How about the typical non-COVID year Black Friday sales (which I’ve boycotted!)? Surely, you’ve seen the video footage of people fighting over the year’s most popular toy or electronics gadget.

“I knocked down three people to be the first through the door getting in here! I deserve that!!”

“Well, I got to the pile first! I deserve it!”

Ah, yes. Christmas cheer mixed with an unhealthy dose of entitlement.

Is this how we’re unintentionally programming our kids? Asking a child what he wants for Christmas could very well create the expectation that he’ll actually get it. That’s especially true once he has a couple Christmases under his belt where he got just about everything he said he wanted. How easily he then develops a sense of entitlement on Christmas morning.

How would most American children react if their Christmas stash amounted to a pair of mittens, a candy cane, and an orange (cf. Laura Ingalls’ childhood Christmas gifts mentioned in last week’s post)? Sulking? Anger? Feeling unloved? A sense of entitlement would leave them anything but grateful.

Ironic, Isn’t It?

The irony of all this entitlement junk is that Christmas is about giving a gift that is undeserved. The recipients of the original Christmas gift are in no way entitled to it!

I’m referring, of course, to the coming of the Christ-child.

Though many expected His coming, it wasn’t because they felt entitled. They looked for Him because of a promise given out of sheer grace shortly after man’s choice to reject God and His word in the Garden of Eden. A seed of the woman would come, God promised, who would reverse the deserved curse—not because man is entitled to it, but because God graciously chose to give!

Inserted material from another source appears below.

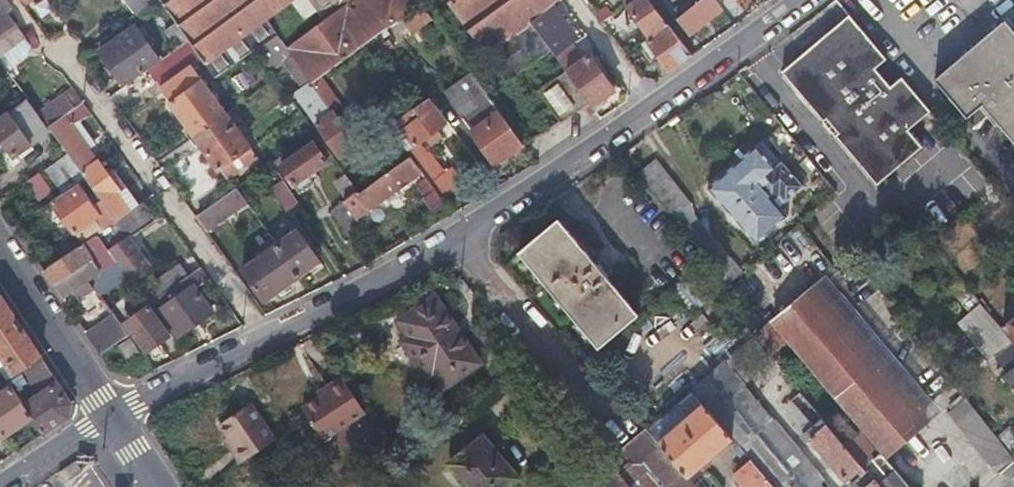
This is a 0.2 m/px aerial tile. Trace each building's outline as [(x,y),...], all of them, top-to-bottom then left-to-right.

The angelic visitors did not appear to the shepherds on the hillside because they were entitled to special revelation and the exclusive privilege of visiting the newborn babe, wrapped in swaddling clothes, lying in a manger. No, God graciously gave them the gift. And after they received the gift and had seen the baby, they returned to their sheepfold,

Glorifying and praising God for all the things they had heard and seen as it had been told them.

Luke 2:17-20

Same goes for the magi, those wise men from the east. Why did they see the star? Why did the star lead them to go looking for the one born king of the Jews? Why did it lead them right to the house where Jesus, Mary, and Joseph were staying?

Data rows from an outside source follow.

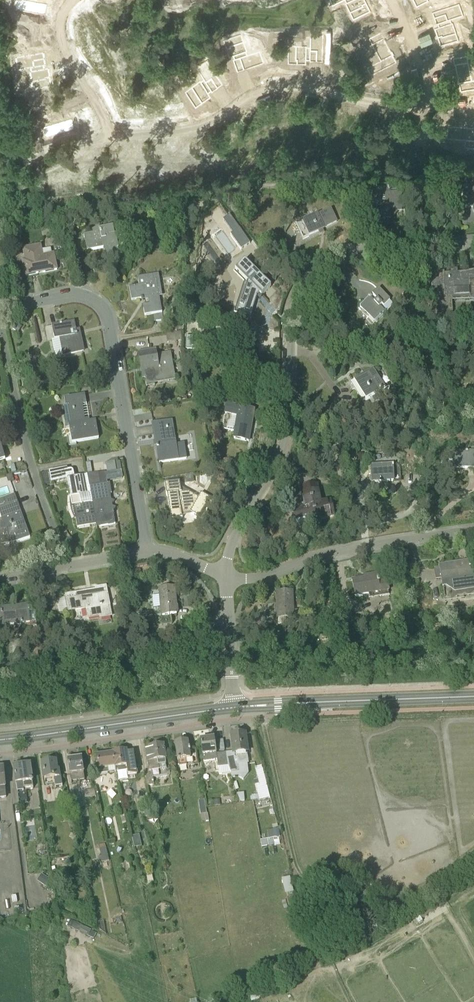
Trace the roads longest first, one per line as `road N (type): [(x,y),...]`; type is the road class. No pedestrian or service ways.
road 1 (unclassified): [(223,576),(238,530),(286,439),(291,315),(308,281),(356,252),(473,244)]
road 2 (track): [(0,221),(473,163)]
road 3 (unclassified): [(0,309),(72,294),(105,307),(147,552)]
road 4 (residential): [(434,104),(283,84),(189,127),(110,135)]
road 5 (unclassified): [(473,530),(341,551),(253,578),(223,576)]
road 6 (unclassified): [(0,329),(30,457),(69,567)]
road 7 (tertiary): [(233,708),(473,697)]
road 8 (tertiary): [(0,740),(233,708)]
road 9 (residential): [(74,0),(60,34),(110,135)]
road 10 (unclassified): [(233,708),(223,576)]

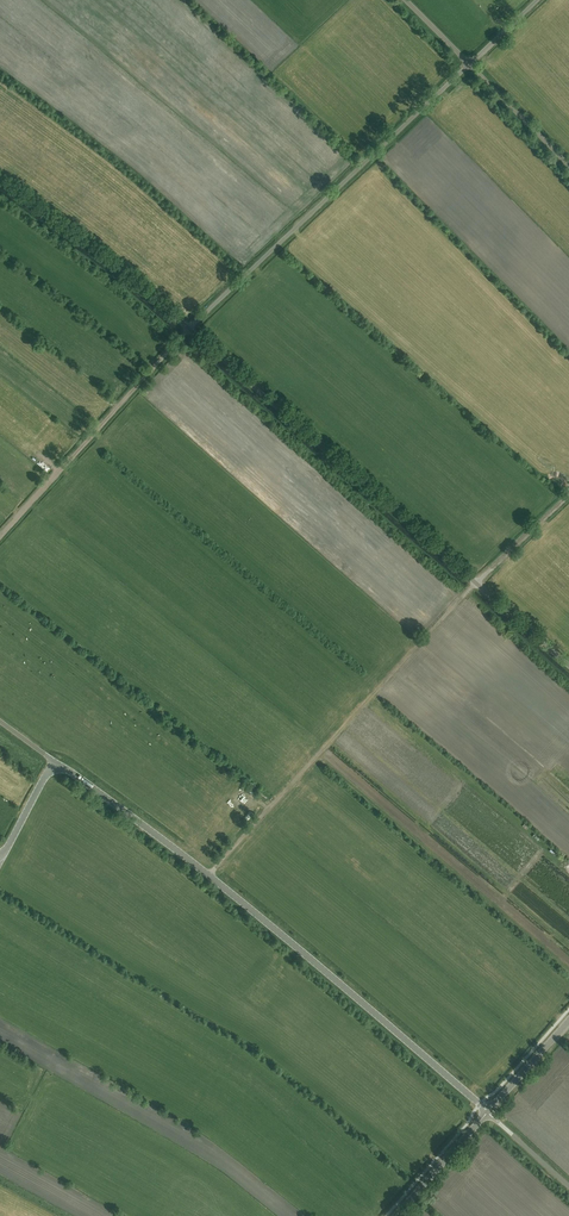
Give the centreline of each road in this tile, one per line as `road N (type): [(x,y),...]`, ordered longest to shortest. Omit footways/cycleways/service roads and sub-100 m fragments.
road 1 (unclassified): [(488,1112),(209,875),(55,761)]
road 2 (track): [(209,875),(462,597),(568,493)]
road 3 (unclassified): [(568,664),(192,328)]
road 4 (unclassified): [(192,328),(469,63)]
road 5 (track): [(192,328),(0,535)]
road 6 (unclassified): [(192,328),(0,180)]
road 7 (unclassified): [(568,164),(469,63)]
road 8 (tertiary): [(396,1215),(488,1112)]
road 9 (tertiary): [(488,1112),(568,1021)]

Hint: not because they were entitled to it!

Paul the Apostle speaks of this gift God gave as “indescribable” (1 Corinthians 9:15)—so valuable and great and immense and beyond description and comprehension. A gift no one is entitled to. A gift given out of the incomprehensible love of God.

“For God loved the world in this way, that he gave his only begotten son,” not because the world was entitled to Him. Far from it! In fact, Paul the Apostle makes clear that God gave this gift of His Son, who came to die on the cross the death we deserved, when we were His enemies!

…but God shows his love for us in that while we were still sinners, Christ died for us.… For if while we were enemies we were reconciled to God by the death of his Son, much more, now that we are reconciled, shall we be saved by his life.

Romans 5:8, 10

“Sinners” and “enemies” have no claim to entitlement.

This gift giving is due to the immeasurable grace of God.

For by grace you have been saved through faith. And this [faith] is not your own doing; it is the gift of God, not a result of works, so that no one may boast.

Ephesians 2:8–9 (ESV emphasis added)

Due to grace…not entitlement. A gift given to be humbly, gratefully received.

Grace, not entitlement. As is the Larsens’ Christmas Light Show…as should be every gift under the tree, regardless of how large or small it might happen to be.

“Christmas” and “entitlement” simply don’t belong together!